- [Source records]

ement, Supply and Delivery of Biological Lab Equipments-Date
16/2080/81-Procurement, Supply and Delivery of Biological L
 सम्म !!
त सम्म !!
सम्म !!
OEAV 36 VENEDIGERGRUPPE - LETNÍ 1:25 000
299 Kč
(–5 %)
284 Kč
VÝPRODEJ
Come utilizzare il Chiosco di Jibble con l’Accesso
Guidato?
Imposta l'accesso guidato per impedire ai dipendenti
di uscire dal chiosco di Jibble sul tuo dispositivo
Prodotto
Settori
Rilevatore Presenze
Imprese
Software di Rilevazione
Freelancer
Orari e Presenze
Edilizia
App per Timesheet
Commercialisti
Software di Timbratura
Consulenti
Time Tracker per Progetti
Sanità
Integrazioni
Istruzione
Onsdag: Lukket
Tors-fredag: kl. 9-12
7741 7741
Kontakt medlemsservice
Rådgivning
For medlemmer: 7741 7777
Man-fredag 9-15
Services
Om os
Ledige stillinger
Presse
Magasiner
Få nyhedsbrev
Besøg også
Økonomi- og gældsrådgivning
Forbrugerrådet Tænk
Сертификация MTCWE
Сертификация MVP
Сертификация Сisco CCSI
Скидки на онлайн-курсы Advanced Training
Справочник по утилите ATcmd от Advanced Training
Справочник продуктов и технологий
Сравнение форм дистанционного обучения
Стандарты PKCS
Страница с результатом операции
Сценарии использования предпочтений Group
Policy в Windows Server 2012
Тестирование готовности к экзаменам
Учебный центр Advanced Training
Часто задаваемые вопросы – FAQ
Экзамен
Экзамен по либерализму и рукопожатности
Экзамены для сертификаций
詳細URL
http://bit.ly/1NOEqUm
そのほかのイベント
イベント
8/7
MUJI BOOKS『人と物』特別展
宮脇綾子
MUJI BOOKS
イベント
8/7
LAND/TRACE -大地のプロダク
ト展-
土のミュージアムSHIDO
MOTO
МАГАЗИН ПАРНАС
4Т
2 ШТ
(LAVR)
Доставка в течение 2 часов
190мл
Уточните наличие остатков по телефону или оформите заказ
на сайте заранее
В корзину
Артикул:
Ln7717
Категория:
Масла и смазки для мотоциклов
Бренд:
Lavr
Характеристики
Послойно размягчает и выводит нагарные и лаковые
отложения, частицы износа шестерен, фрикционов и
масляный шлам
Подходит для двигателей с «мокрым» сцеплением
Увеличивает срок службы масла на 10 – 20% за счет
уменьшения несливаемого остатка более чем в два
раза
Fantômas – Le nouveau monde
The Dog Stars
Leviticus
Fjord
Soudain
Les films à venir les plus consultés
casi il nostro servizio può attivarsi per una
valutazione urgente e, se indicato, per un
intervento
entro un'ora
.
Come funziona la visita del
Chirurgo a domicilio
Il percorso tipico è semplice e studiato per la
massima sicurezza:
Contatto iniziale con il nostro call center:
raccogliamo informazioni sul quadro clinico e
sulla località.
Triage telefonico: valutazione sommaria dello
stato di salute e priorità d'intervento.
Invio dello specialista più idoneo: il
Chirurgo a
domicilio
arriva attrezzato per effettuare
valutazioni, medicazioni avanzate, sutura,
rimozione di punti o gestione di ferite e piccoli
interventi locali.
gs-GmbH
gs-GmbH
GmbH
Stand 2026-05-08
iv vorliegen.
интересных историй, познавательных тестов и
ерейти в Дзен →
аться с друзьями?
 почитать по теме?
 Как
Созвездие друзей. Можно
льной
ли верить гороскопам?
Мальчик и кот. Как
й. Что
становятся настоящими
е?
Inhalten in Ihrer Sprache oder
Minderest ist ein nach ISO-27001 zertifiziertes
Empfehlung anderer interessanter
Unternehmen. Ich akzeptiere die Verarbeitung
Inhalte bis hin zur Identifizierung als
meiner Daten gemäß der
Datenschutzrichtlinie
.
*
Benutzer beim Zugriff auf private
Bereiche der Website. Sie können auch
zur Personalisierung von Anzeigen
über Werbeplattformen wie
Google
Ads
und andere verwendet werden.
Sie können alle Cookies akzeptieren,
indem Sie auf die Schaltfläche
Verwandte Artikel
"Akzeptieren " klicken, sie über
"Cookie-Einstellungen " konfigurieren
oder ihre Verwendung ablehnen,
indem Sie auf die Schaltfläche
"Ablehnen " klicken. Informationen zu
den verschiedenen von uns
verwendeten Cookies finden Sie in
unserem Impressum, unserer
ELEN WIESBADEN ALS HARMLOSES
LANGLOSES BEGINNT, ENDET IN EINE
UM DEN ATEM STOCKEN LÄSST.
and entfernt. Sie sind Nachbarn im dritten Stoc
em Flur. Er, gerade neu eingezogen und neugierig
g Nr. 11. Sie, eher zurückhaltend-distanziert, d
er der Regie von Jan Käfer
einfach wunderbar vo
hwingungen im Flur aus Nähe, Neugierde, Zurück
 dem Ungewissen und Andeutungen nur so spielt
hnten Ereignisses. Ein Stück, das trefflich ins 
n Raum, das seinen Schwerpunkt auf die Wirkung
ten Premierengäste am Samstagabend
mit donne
--
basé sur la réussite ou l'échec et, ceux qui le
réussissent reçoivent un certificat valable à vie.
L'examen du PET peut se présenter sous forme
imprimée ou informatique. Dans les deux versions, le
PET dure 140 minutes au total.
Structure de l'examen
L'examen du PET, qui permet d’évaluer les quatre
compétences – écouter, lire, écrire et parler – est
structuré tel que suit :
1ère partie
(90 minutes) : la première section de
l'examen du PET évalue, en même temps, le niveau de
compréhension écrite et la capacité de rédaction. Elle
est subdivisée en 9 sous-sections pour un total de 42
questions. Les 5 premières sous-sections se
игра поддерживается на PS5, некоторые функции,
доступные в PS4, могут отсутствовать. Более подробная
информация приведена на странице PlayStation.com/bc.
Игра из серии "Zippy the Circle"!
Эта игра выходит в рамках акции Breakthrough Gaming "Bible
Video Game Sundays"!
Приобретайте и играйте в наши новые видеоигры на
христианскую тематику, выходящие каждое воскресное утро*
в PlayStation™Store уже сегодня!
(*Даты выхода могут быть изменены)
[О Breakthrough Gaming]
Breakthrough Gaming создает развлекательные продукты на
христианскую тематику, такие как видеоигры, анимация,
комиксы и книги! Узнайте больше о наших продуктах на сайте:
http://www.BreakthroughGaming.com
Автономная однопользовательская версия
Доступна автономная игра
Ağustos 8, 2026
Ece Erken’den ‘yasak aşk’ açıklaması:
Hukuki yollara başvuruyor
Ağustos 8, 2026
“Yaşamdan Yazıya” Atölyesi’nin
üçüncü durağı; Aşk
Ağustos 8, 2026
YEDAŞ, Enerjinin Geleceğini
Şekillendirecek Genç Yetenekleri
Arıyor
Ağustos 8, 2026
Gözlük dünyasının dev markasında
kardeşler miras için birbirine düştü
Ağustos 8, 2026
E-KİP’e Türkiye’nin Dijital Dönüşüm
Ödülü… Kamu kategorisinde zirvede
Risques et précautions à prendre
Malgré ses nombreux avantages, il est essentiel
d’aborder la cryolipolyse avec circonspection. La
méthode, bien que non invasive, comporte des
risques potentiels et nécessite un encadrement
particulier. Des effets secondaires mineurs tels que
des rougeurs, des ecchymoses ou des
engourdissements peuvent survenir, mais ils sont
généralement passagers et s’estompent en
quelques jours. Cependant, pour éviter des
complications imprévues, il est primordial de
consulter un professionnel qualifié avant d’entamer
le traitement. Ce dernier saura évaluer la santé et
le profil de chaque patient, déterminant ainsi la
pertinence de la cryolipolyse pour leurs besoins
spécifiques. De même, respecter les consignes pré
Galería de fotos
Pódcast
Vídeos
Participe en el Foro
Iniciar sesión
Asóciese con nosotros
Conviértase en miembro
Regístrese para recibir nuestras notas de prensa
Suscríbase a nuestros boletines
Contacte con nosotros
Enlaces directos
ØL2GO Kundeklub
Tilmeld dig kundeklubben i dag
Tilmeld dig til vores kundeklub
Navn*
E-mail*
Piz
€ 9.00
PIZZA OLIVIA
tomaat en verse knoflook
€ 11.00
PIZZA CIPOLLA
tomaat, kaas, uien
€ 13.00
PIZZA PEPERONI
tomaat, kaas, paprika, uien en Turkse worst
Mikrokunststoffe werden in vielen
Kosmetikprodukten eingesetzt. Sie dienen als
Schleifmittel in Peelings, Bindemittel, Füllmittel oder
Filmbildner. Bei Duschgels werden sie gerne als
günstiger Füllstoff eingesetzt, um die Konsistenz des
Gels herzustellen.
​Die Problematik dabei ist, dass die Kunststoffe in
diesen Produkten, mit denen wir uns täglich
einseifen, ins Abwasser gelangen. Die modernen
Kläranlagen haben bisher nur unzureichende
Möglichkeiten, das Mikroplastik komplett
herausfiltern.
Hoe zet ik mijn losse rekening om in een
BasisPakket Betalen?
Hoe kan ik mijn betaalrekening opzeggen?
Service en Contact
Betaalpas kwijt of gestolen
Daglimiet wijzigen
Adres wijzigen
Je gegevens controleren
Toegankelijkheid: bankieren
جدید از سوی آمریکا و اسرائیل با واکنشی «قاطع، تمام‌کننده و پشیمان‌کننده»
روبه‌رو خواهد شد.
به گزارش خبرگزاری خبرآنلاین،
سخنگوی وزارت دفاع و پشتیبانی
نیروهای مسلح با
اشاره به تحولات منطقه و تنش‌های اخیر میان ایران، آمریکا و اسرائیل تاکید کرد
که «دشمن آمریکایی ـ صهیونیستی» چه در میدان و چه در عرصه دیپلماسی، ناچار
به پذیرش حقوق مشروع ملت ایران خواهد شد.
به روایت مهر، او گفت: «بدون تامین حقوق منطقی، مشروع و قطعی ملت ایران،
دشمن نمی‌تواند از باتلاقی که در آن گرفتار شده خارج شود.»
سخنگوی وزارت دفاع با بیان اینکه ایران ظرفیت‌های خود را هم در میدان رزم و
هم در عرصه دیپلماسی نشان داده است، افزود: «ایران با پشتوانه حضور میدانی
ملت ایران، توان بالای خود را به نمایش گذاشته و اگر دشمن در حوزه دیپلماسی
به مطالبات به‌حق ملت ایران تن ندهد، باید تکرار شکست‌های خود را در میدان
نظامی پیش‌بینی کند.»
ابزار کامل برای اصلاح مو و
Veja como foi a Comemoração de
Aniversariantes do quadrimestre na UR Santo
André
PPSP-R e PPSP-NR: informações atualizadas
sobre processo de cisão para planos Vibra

- [To-do item]
Given the records above, return exactly the lines starting at the line containing "L'examen du PET, qui" and ending at the line containing "Asóciese con nosotros", including both.

- [Reply to the task]
L'examen du PET, qui permet d’évaluer les quatre
compétences – écouter, lire, écrire et parler – est
structuré tel que suit :
1ère partie
(90 minutes) : la première section de
l'examen du PET évalue, en même temps, le niveau de
compréhension écrite et la capacité de rédaction. Elle
est subdivisée en 9 sous-sections pour un total de 42
questions. Les 5 premières sous-sections se
игра поддерживается на PS5, некоторые функции,
доступные в PS4, могут отсутствовать. Более подробная
информация приведена на странице PlayStation.com/bc.
Игра из серии "Zippy the Circle"!
Эта игра выходит в рамках акции Breakthrough Gaming "Bible
Video Game Sundays"!
Приобретайте и играйте в наши новые видеоигры на
христианскую тематику, выходящие каждое воскресное утро*
в PlayStation™Store уже сегодня!
(*Даты выхода могут быть изменены)
[О Breakthrough Gaming]
Breakthrough Gaming создает развлекательные продукты на
христианскую тематику, такие как видеоигры, анимация,
комиксы и книги! Узнайте больше о наших продуктах на сайте:
http://www.BreakthroughGaming.com
Автономная однопользовательская версия
Доступна автономная игра
Ağustos 8, 2026
Ece Erken’den ‘yasak aşk’ açıklaması:
Hukuki yollara başvuruyor
Ağustos 8, 2026
“Yaşamdan Yazıya” Atölyesi’nin
üçüncü durağı; Aşk
Ağustos 8, 2026
YEDAŞ, Enerjinin Geleceğini
Şekillendirecek Genç Yetenekleri
Arıyor
Ağustos 8, 2026
Gözlük dünyasının dev markasında
kardeşler miras için birbirine düştü
Ağustos 8, 2026
E-KİP’e Türkiye’nin Dijital Dönüşüm
Ödülü… Kamu kategorisinde zirvede
Risques et précautions à prendre
Malgré ses nombreux avantages, il est essentiel
d’aborder la cryolipolyse avec circonspection. La
méthode, bien que non invasive, comporte des
risques potentiels et nécessite un encadrement
particulier. Des effets secondaires mineurs tels que
des rougeurs, des ecchymoses ou des
engourdissements peuvent survenir, mais ils sont
généralement passagers et s’estompent en
quelques jours. Cependant, pour éviter des
complications imprévues, il est primordial de
consulter un professionnel qualifié avant d’entamer
le traitement. Ce dernier saura évaluer la santé et
le profil de chaque patient, déterminant ainsi la
pertinence de la cryolipolyse pour leurs besoins
spécifiques. De même, respecter les consignes pré
Galería de fotos
Pódcast
Vídeos
Participe en el Foro
Iniciar sesión
Asóciese con nosotros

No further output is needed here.